WHAT YOU HAVE TO DO ▸ Copy every line of text from the records below without any change, and keep only the text in your answer.

---

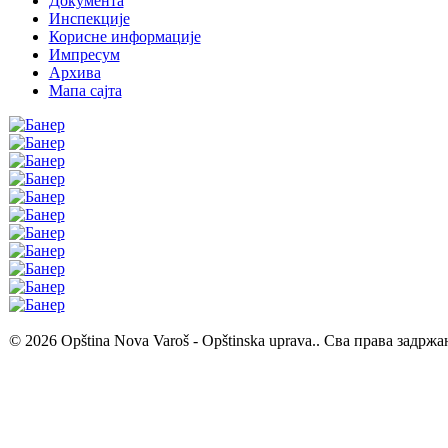
Документа
Инспекције
Корисне информације
Импресум
Архива
Мапа сајта
© 2026 Opština Nova Varoš - Opštinska uprava.. Сва права задржа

---

SOLUTION FOR THIS TASK ▸
Документа
Инспекције
Корисне информације
Импресум
Архива
Мапа сајта
© 2026 Opština Nova Varoš - Opštinska uprava.. Сва права задржа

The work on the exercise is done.